Fire safety practitioners should provide adequate documentation to building owners to demonstrate that a person has completed a course of education of training. Examples of qualifications include a degree, diploma, certificate or other official record. The qualification should be in a discipline relevant to the task that would be performed, such as the assessment of a fire sprinkler system. It should be complemented by demonstration of suitable experience.

Where a person has no relevant qualifications, they may be able to demonstrate competence by other means such as a relevant license, accreditation, or suitable professional membership bound by a code of conduct. This should be complemented by more extensive suitable experience than would be expected if they had possessed a formal qualification.

Step 3 – Establish and record opinion

Based on the assessment of a practitioner’s knowledge, skills and experience, the final step is to determine whether the person is a competent fire safety practitioner for the tasks required.

There is a new provision in the Regulation requiring that the building owner record in writing that in their opinion the person or persons selected are competent to perform the fire safety assessments and inspection.

An example of a way to record this opinion in writing is provided in Appendix B.

Appendix A – request form

For recognition as a competent fire safety practitioner (example)

• • • • • • •

Requirements:
1. Answer these questions from the guidance on fire safety practitioner competence:
(a) Which examples of qualifications does it give?
(b) By what other means can a person without relevant qualifications demonstrate competence?
(c) Where does it say an example of recording the building owner's opinion in writing can be found?
2. Write what comes next in the guidance on fire safety practitioner competence, starting after its last line.

Saved data entries:
• • • • • • •

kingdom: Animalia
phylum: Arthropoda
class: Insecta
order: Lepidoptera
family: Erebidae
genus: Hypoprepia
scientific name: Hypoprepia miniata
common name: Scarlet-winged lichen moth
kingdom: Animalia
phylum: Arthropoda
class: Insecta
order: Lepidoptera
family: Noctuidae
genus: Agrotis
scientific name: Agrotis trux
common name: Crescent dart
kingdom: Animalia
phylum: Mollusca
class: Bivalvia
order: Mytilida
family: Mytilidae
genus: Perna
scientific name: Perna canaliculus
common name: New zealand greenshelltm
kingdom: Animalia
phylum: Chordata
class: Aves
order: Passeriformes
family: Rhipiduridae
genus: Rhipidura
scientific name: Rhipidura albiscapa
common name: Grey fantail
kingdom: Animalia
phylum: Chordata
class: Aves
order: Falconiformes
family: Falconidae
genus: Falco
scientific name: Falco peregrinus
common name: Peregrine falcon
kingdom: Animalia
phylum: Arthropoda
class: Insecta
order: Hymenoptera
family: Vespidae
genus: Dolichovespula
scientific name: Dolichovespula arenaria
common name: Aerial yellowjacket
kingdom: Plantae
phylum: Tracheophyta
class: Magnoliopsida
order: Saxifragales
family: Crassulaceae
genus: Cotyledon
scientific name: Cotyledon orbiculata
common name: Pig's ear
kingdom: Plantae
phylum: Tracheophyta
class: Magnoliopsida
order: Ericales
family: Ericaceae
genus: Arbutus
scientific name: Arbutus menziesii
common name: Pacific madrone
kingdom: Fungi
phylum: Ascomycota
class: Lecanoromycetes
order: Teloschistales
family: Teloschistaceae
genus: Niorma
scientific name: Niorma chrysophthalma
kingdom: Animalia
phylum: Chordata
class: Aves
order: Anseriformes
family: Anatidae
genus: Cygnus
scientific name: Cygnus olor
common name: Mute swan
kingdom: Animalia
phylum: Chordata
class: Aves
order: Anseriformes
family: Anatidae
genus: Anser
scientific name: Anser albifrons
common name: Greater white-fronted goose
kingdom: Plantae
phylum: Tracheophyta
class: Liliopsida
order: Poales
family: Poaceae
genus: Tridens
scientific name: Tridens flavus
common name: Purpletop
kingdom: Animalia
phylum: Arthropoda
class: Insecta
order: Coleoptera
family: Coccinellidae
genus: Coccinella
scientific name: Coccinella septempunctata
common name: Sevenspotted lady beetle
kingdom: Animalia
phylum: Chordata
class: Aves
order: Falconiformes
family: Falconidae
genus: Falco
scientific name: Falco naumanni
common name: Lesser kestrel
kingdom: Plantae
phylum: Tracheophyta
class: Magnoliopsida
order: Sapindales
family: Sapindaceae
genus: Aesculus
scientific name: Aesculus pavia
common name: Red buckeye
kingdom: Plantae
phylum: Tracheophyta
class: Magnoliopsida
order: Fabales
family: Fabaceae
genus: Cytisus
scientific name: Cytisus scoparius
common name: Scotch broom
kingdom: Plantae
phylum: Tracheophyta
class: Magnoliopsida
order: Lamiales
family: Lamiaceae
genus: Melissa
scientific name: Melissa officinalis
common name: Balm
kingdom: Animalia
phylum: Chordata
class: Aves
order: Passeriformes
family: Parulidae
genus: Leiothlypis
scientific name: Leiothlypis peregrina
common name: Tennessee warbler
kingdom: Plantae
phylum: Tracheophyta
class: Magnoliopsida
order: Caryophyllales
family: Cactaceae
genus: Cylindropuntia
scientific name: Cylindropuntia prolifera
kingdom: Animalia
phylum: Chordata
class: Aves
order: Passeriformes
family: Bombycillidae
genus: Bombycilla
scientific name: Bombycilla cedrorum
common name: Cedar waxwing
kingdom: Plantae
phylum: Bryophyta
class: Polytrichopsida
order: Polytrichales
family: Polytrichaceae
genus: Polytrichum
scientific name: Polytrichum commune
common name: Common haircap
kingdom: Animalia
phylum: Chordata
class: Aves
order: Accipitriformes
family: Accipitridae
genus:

• • • • • • •

Outputs for the tasks:
1.
(a) A degree, diploma, certificate or other official record.
(b) A relevant license, accreditation, or suitable professional membership bound by a code of conduct.
(c) In Appendix B.

2.
Part 1 – Practitioner’s details

Part 2 –  Practitioner’s nomination requests for competency recognition

Note: Requests must align with task(s) to be performed (see step 1 of guide)

Part 3 – Practitioner’s Knowledge

Note: Entries must align with task(s) to be performed (See Part 2 of this form)

Part 4 – Practitioner’s skills

Note: Entries must align with task(s) to be performed (see Part 2 of this form)

Part 5 – Practitioner’s qualifications

The information provided under this Part must describe relevance to competence to perform task(s) nominated under Part 2 and support the claims made under Parts 3 and 4

Note: Attach copies of qualifications if requested.

Part 6 – Other documentary evidence of competence

The information provided under this Part must describe relevance to competence to perform task(s) nominated under Part 2 and support the claims made under Parts 3 and 4.

Note: Attach copy of document evidencing possession of accreditation, registration, license if requested.

Part 7 – Practitioner’s experience – specific

Note: Information provided must align with task(s) to be performed (See part 2 of this form)

* Provide an attachment if this form does not provide sufficient space

Appendix B – record of opinion

Competence of fire safety practitioner (example)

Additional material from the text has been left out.